In Alice Walker’s short story “Everyday Use”, the author places two sisters side by side for an afternoon of visiting. One of these sisters, Maggie, lives with her mother in a small, poorly built shack on the edge of the country and is planning to marry a somewhat unattractive but dependable man in their small town. As a child, she was caught in a fire and still bears significant scarring on her legs and arms, a fact that makes her shy and withdrawn.
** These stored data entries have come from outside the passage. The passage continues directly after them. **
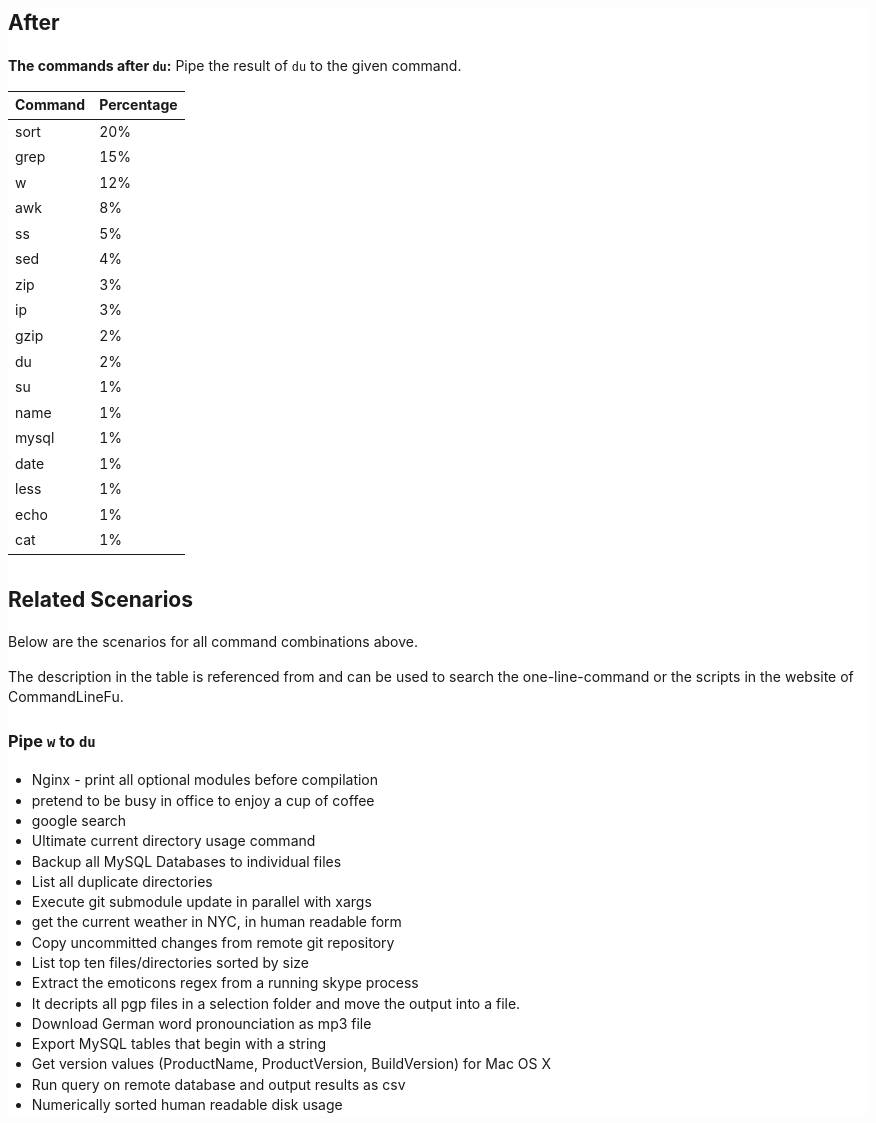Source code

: 
## After

__The commands after `du`:__ Pipe the result of `du` to the given command.

| Command | Percentage | 
|-------|--------|
| sort | 20% |
| grep | 15% |
| w | 12% |
| awk | 8% |
| ss | 5% |
| sed | 4% |
| zip | 3% |
| ip | 3% |
| gzip | 2% |
| du | 2% |
| su | 1% |
| name | 1% |
| mysql | 1% |
| date | 1% |
| less | 1% |
| echo | 1% |
| cat | 1% |



## Related Scenarios

Below are the scenarios for all command combinations above.

The description in the table is referenced from and can be used to search the one-line-command or the scripts in the website of CommandLineFu.


### Pipe `w` to `du`

- Nginx - print all optional modules before compilation
- pretend to be busy in office to enjoy a cup of coffee
- google search
- Ultimate current directory usage command
- Backup all MySQL Databases to individual files
- List all duplicate directories
- Execute git submodule update in parallel with xargs
- get the current weather in NYC, in human readable form
- Copy uncommitted changes from remote git repository
- List top ten files/directories sorted by size
- Extract the emoticons regex from a running skype process
- It decripts all pgp files in a selection folder and move the output into a file.
- Download German word pronounciation as mp3 file
- Export MySQL tables that begin with a string
- Get version values (ProductName, ProductVersion, BuildVersion) for Mac OS X
- Run query on remote database and output results as csv
- Numerically sorted human readable disk usage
The other sister, Dee, lives a beautiful life in the city with her good looks, her outgoing charm, and her refusal to be denied. Her status with the man she travels with is unknown, but her attitudes and behaviors are that of a middle-class urban black woman attempting to recapture a sense of her heritage. While both girls can be seen to honor their past and the cultural heritage from which they descended, Walker demonstrates a deeper appreciation for a person’s heritage that can only be obtained through everyday use.

Main body

The type of interest Dee shows in her surroundings is immediately depicted as approaching cultural awareness from a distance. The perfect image of a mother for Dee is someone other than her own, someone “a hundred pounds lighter, my skin like an uncooked barley pancake. My hair glistens in the hot bright lights” (Walker, 2007), indicating someone who has not worked hard outside most of her life with more important things to be concerned about than cosseting her hair. Further distancing her from this heritage, Dee was sent to the Augusta school where she learned to love the stories she read about in books and grew up wanting nice things.

While she apparently loves her mother and sister, “She wrote me once that no matter where we ‘choose’ to live, she will manage to come see us. But she will never bring her friends” (Walker, 2007), it is also apparent that she takes little or no pride in her own past.

This is much different from the awareness of her heritage displayed by Maggie, who lives the lifestyle alongside her mother and is more intimately aware of the stories behind each of the pieces Dee determines she will take back with her to the city. The items Dee wishes to take from the house are all strongly associated with her culture and past, but she intends to put them to alternate uses within her home, “’I can use the chute top as a centerpiece for the alcove table,’ she said, sliding a plate over the chute, ‘and I’ll think of something artistic to do with the dasher’” (Walker, 2007). In taking some of these things, she is removing useful tools regularly used for the purposes intended by Maggie and her mother.

In the end, Dee can’t understand why her mother might not allow her to ‘properly’ take care of something as valuable as the heritage quilt she’s dug out of her mother’s trunk. She would hang them on the wall and take ‘proper’ care of them as opposed to Maggie, who would use them on her beds as a reminder of the wonderful grandmother who began piecing them together, the industry of the women of the family in stitching it and the history of the family as the cloth included such items as a small fragment of a uniform her great-great-grandfather wore when he fought in the Civil War. Maggie remembers all of this information about the quilts, but Dee identifies them only as something her grandmother once did and as a symbol of the industry of the oppressed.

Conclusion

Dee’s valuation of her heritage came from the externally defined values of the greater mass culture she encountered in the city. She was not able to appreciate the work that went into the making of the quilts or the real use of the butter churn that her mother still used to make her butter. By contrast, Maggie was able to remember many more details about her true heritage as it was experienced and lived by those who came before her through her intimate understanding of the uses of the various items that had come to represent that heritage. As a result, she had a deeper and more authentic understanding of where she had come from and where she was going.

Works Cited

Walker, Alice. “Everyday Use.” 2008. Web.